Association of Proteasome Activity and Pool Heterogeneity with Markers Determining the Molecular Subtypes of Breast Cancer

Background: Proteasomes degrade intracellular proteins. Different proteasome forms were identified. Proteasome inhibitors are used in cancer therapy, and novel drugs directed to specific proteasome forms are developed. Breast cancer (BC) therapy depends on the subtype of the tumor, determined by the expression level of Ki67, HER-2, estrogen and progesterone receptors. Relationships between the presence of specific proteasome forms and proteins that determine the BC subtype remain unclear. Here, using gene expression data in 19,145 tumor samples from 144 datasets and tissues from 159 patients with different subtypes of BC, we investigated the association between the activity and expression of proteasomes and levels of BC subtype markers. Methods: Bioinformatic analysis of proteasome subunit (PSMB1-10) gene expression in BC was performed. Proteasome heterogeneity in BC cell lines was investigated by qPCR. By Western blotting, proteasome composition was assessed in cells and patient tissue lysates. Proteasome activities were studied using fluorogenic substrates. BC molecular subtypes were determined by immunohistochemistry. Results: BC subtypes demonstrate differing proteasome subunit expression pattern and strong PSMB8-10 co-correlation in tumors. A significant increase in chymotrypsin- and caspase-like proteasome activities in BC compared to adjacent tissues was revealed. The subunit composition of proteasomes in tumor tissues of BC subtypes varied.
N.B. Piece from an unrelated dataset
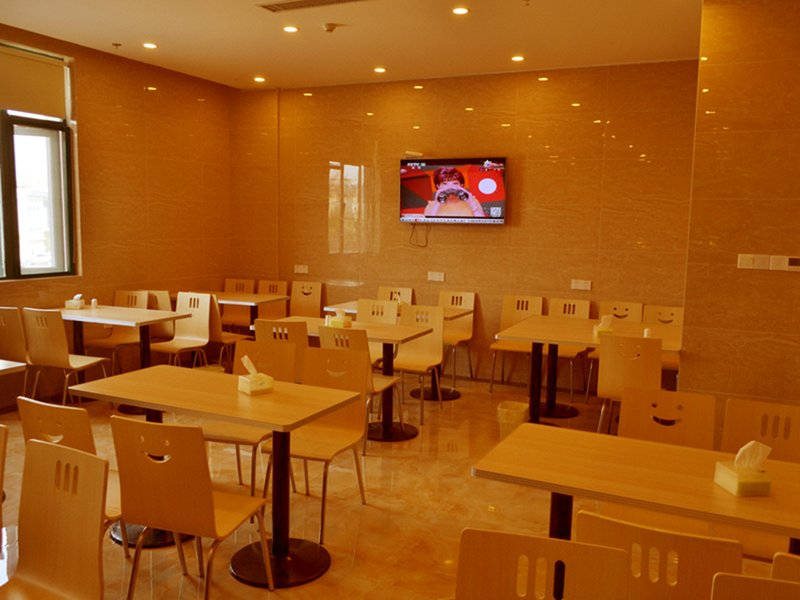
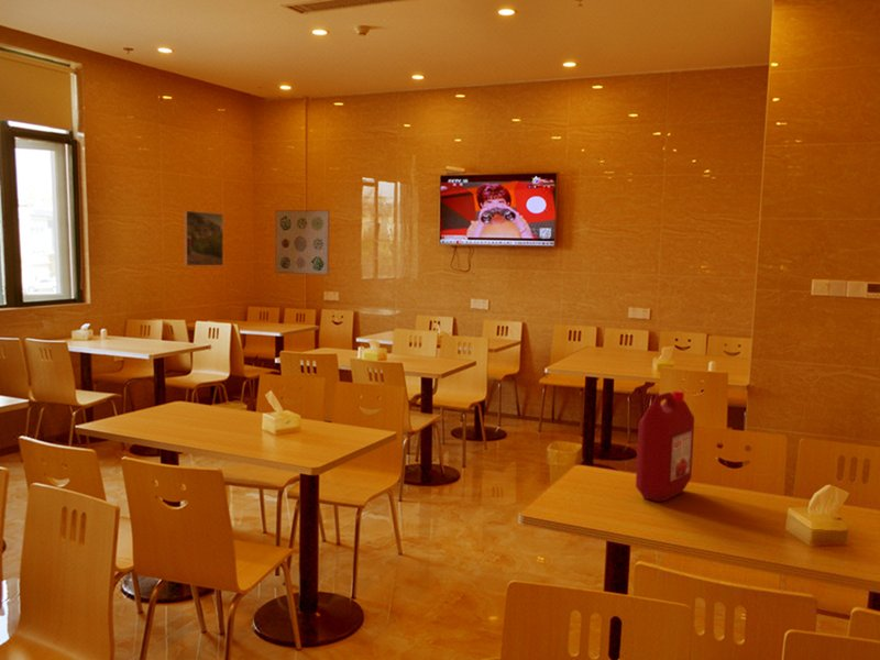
+ ketchup jug [635,389,695,503]
+ wall art [274,209,331,276]
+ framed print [183,210,224,267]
Regression analysis demonstrated a positive correlation between proteasome activities and the expression of Ki67, estrogen receptors and progesterone receptors. Conclusion: BC subtypes demonstrate differences within the proteasome pool. Correlations between the proteasome activity, hormone receptors and Ki67 indicate possible mutual influence. Obtained results facilitate development of novel drug combinations for BC therapy.